WORK INSTRUCTION => Pull out every line in the records below that contains the word "highest", and copy each one in full.

___ PROVIDED MATERIAL

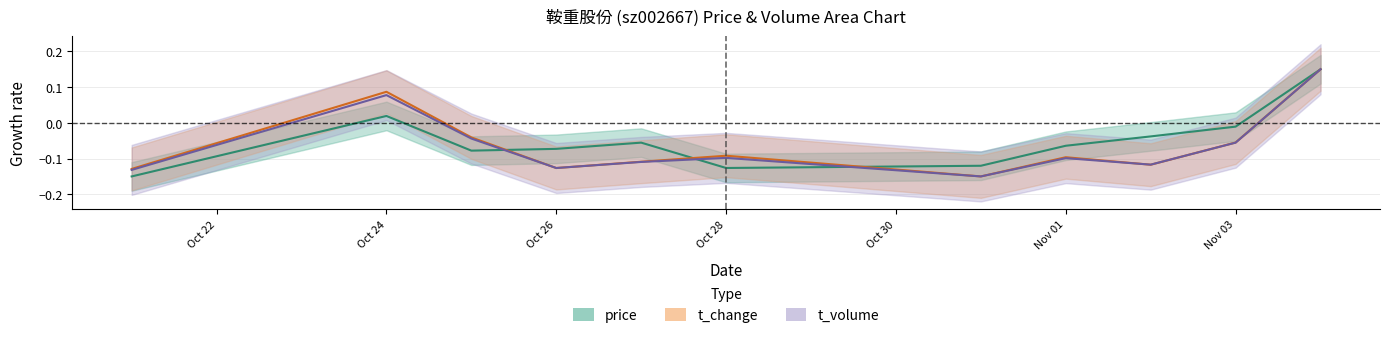

Reading left to right, what are all the values shown in this chart?

price: -0.1	0.0	-0.1	-0.1	-0.1	-0.1	-0.1	-0.1	-0.0	-0.0	0.2
t_change: -0.1	0.1	-0.0	-0.1	-0.1	-0.1	-0.1	-0.1	-0.1	-0.1	0.1
t_volume: -0.1	0.1	-0.0	-0.1	-0.1	-0.1	-0.1	-0.1	-0.1	-0.1	0.1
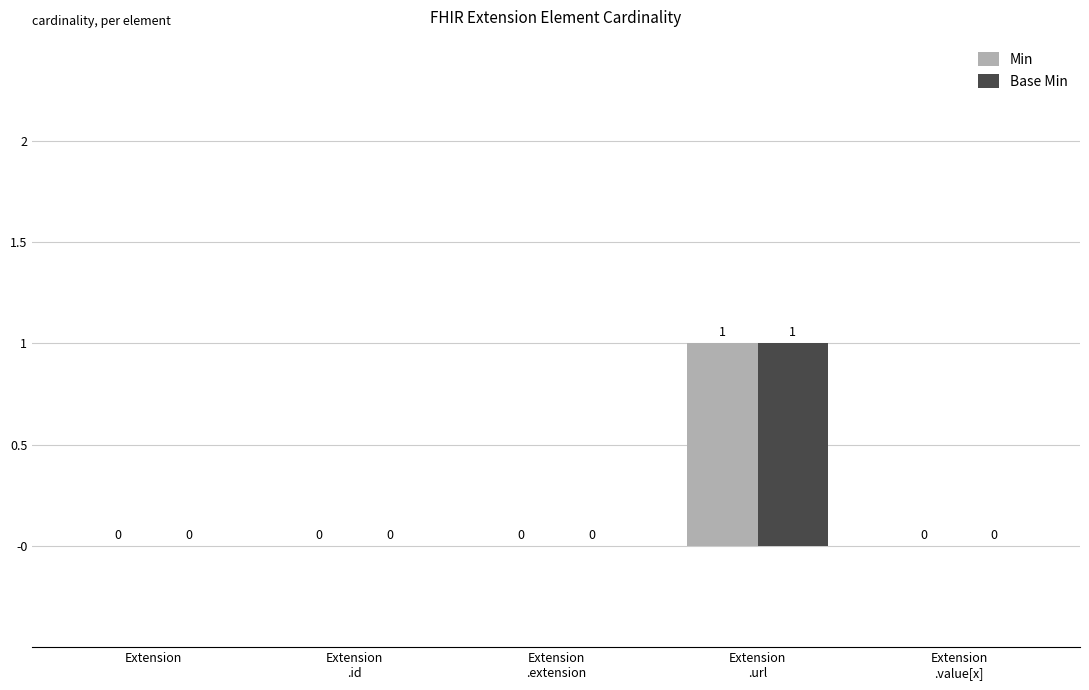

Are the bars grouped side by side (vs. stacked)?

Yes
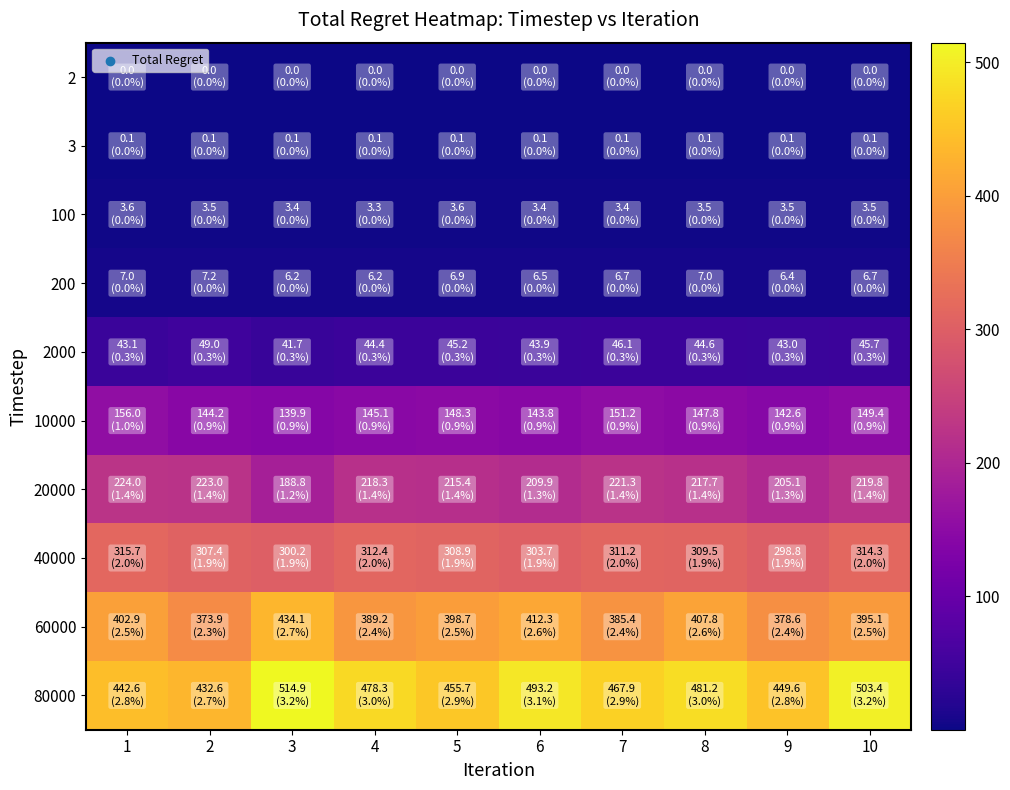

List the series in order of their peak value, highest first.

80000, 60000, 40000, 20000, 10000, 2000, 200, 100, 3, 2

______

PROBLEM SOLUTION =>
List the series in order of their peak value, highest first.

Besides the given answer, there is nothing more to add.